Unfortunately, I believe I hacked my CairoPlot.py file to make the dots and pulled some stuff from other repositories, so the code might not give the same results. You may want to try the trunk. But the general point still exists that it is really easy to use, and the library is really easy to hack. To make the graph above I just ran:


#!/usr/bin/python
colors = [ (0.2, .3, .65), (0.5, 0.7, .1), (.35, .2, .45), ]
graphData = {}
graphData['server1'] = [ 20, 12, 42, 14, 11, 35 ]
graphData['server2'] = [ 18, 23, 10, 17, 23, 25 ]
CairoPlot.dot_line_plot("./graphs/blog", graphData, 500, 500, axis = True, grid = True, dots = True, series_colors = colors)

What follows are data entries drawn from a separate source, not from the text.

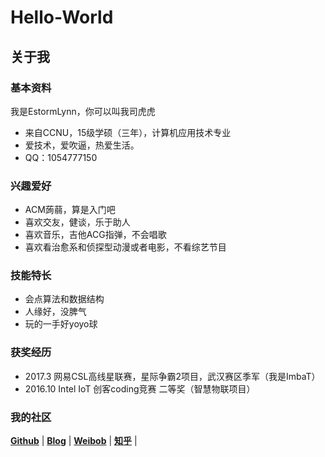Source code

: # Hello-World
## 关于我

### 基本资料
我是EstormLynn，你可以叫我司虎虎    
* 来自CCNU，15级学硕（三年），计算机应用技术专业     
* 爱技术，爱吹逼，热爱生活。
* QQ：1054777150   

### 兴趣爱好    

* ACM蒟蒻，算是入门吧    
* 喜欢交友，健谈，乐于助人    
* 喜欢音乐，吉他ACG指弹，不会唱歌    
* 喜欢看治愈系和侦探型动漫或者电影，不看综艺节目    

### 技能特长

* 会点算法和数据结构    
* 人缘好，没脾气        
* 玩的一手好yoyo球    

### 获奖经历

* 2017.3 网易CSL高线星联赛，星际争霸2项目，武汉赛区季军（我是ImbaT）    
* 2016.10 Intel IoT 创客coding竞赛 二等奖（智慧物联项目）

### 我的社区
 [**Github**](https://github.com/EStormLynn) | [**Blog**](http://www.cnblogs.com/SeekHit/) | [**Weibob**](http://weibo.com/u/2462549935?refer_flag=1001030102_) | [**知乎**](https://www.zhihu.com/people/si-hu-hu/activitiess) |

Obviously this is really easy to script, so you can parse your syslog files, append them to the graphData dictionary corresponding to the server, and bam you have a full report of everything happening etc. What I did was use the datetime module to sort events into time buckets that were then used as graphs, giving a view of 24 hours or whatever the period entered was.

Parsing syslog
I will give you a hand here too. In python, to parse syslog, I used a module called pyparsing. It uses a parsing language which is pretty easy to understand if you give it 20 minutes or so. Ie to parse the syslog lines I was looking for, I did the following:


month = Word(string.uppercase, string.lowercase, exact=3)
integer = Word( nums )
ipAddress = delimitedList( integer, ".", combine=True )
serverDateTime = Combine( month + " " + integer + " " + integer + ":" + integer + ":" + integer )
hostname = Word( alphas + nums + "_" + "-" )
daemon = Word(alphas) + Suppress("[") + integer + Suppress("]:")
ip = Suppress("remote IP address ") + ipAddress
bnf = serverDateTime + ipAddress + daemon + ip

for line in syslogFile:
try:
fields = bnf.parseString(line)
...

Keep in mind I did this very quick, so I am sure it can be refactored a bunch, just an example.